Hello, everyone. Many of you saw my reviews here on CR of the new Canon 35mm f/1.4L II or the Sigma 35mm f/1.4 DG ART. In those reviews I did a comparison between several different contenders in a variety of areas, including autofocus. I noted in that comparison that I didn't feel that the copy of the Tamron 45 VC that I had was performing up to the spec of my review copy of that lens when it came to focus. I sent it to Tamron, who concurred and sent me a replacement copy (this is my own personal copy). I redid the test after doing a thorough AFMA, and this brief video has my findings along with a variety of fresh images from the lens:

http://bit.ly/23vKVHd


----------



## searsie (Jan 28, 2016)

I returned a copy of this lens for a similiar AF issue. Perhaps I should have exchanged for another copy because when the lens focused correctly it was wonderfully sharp. Didn't though - bought a Canon 35 f2 IS instead that I am very happy with - think I like the 35 bokeh better as well. Third party auto focus is sooo frustrating when the rest of the lens is so tantalizing but like you Justin I believe a lens that promises AF should do it accurately and consistently (especially at the price Tamron is charging for this lens in Canada).


----------



## TWI by Dustin Abbott (Jan 29, 2016)

searsie said:


> I returned a copy of this lens for a similiar AF issue. Perhaps I should have exchanged for another copy because when the lens focused correctly it was wonderfully sharp. Didn't though - bought a Canon 35 f2 IS instead that I am very happy with - think I like the 35 bokeh better as well. Third party auto focus is sooo frustrating when the rest of the lens is so tantalizing but like you Justin I believe a lens that promises AF should do it accurately and consistently (especially at the price Tamron is charging for this lens in Canada).



I actually had to return my copy of the 35 IS for exchange when I bought it several years ago, but I'm glad I did - I've loved the lens.

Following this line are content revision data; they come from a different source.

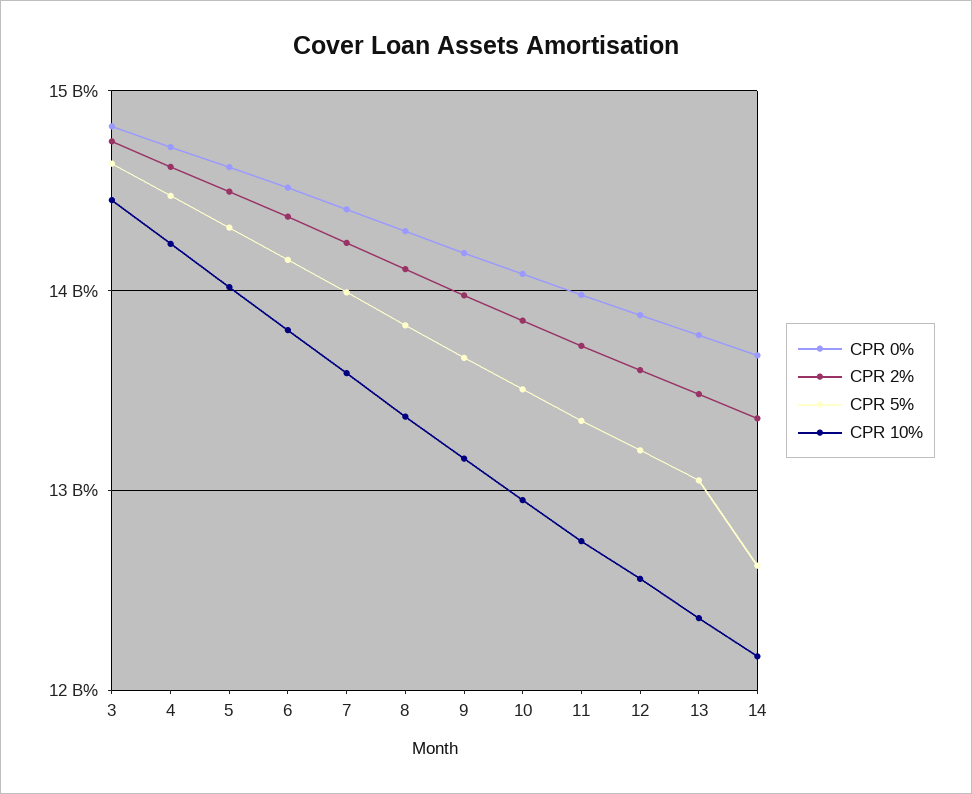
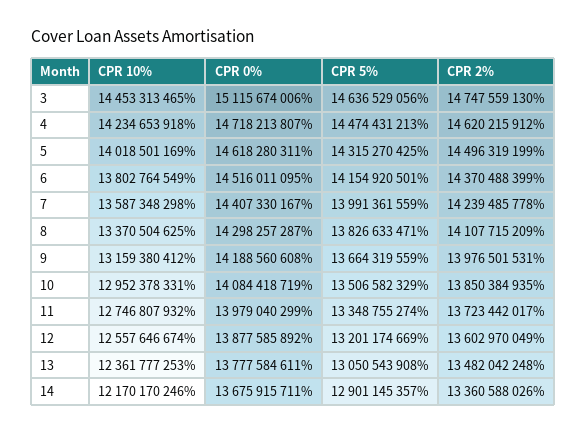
  {
    "CPR 0%": {
-     "3": 14800000000,
+     "3": 15115674006,
      "4": 14718213807,
      "5": 14618280311,
      "6": 14516011095,
      "7": 14407330167,
      "8": 14298257287,
      "9": 14188560608,
      "10": 14084418719,
      "11": 13979040299,
      "12": 13877585892,
      "13": 13777584611,
      "14": 13675915711
    },
    "CPR 2%": {
      "3": 14747559130,
      "4": 14620215912,
      "5": 14496319199,
      "6": 14370488399,
      "7": 14239485778,
      "8": 14107715209,
      "9": 13976501531,
      "10": 13850384935,
      "11": 13723442017,
      "12": 13602970049,
      "13": 13482042248,
      "14": 13360588026
    },
    "CPR 5%": {
      "3": 14636529056,
      "4": 14474431213,
      "5": 14315270425,
      "6": 14154920501,
      "7": 13991361559,
      "8": 13826633471,
      "9": 13664319559,
      "10": 13506582329,
      "11": 13348755274,
      "12": 13201174669,
      "13": 13050543908,
-     "14": 12600000000
+     "14": 12901145357
    },
    "CPR 10%": {
      "3": 14453313465,
      "4": 14234653918,
      "5": 14018501169,
      "6": 13802764549,
      "7": 13587348298,
      "8": 13370504625,
      "9": 13159380412,
      "10": 12952378331,
      "11": 12746807932,
      "12": 12557646674,
      "13": 12361777253,
      "14": 12170170246
    }
  }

I'm very happen with the Tamron 45 VC now that focus is locked in. Extremely sharp, great drawing, and the minimum focus distance makes a for a lot of fun. My policy is to have a little patience when buying a new lens; you have a brief period of goodwill with the retailer to exchange and make sure you've got the best bang for your buck. I look forward to many great years with the Tamron 45 Vc.


----------